Write out exactly the lines from the one containing "людина, яка дивиться на це природне явище" through the last line of the records below, and no others.

● ● ●

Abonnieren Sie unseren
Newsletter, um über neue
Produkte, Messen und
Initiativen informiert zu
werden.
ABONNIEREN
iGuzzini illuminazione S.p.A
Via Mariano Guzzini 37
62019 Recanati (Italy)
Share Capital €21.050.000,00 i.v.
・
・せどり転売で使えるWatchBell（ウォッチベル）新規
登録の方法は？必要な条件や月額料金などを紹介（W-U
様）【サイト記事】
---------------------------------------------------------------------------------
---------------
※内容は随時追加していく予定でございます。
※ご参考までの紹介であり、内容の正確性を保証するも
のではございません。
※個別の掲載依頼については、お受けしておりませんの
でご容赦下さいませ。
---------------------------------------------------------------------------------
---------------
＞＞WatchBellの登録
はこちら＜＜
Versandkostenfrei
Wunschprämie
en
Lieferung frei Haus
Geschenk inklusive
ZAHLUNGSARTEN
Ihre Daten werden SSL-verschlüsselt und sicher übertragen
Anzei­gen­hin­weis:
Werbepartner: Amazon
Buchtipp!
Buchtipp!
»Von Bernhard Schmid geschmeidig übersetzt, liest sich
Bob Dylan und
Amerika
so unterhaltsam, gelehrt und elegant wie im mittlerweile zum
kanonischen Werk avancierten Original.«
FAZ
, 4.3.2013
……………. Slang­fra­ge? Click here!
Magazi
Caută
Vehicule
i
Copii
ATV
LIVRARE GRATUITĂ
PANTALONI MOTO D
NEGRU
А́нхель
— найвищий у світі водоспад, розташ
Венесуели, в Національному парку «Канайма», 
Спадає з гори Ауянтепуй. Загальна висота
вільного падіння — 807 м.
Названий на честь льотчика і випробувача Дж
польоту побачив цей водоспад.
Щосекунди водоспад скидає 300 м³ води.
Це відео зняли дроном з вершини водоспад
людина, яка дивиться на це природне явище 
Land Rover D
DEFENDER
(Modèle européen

● ● ●

* _EXERCISE SOLUTION_
людина, яка дивиться на це природне явище 
Land Rover D
DEFENDER
(Modèle européen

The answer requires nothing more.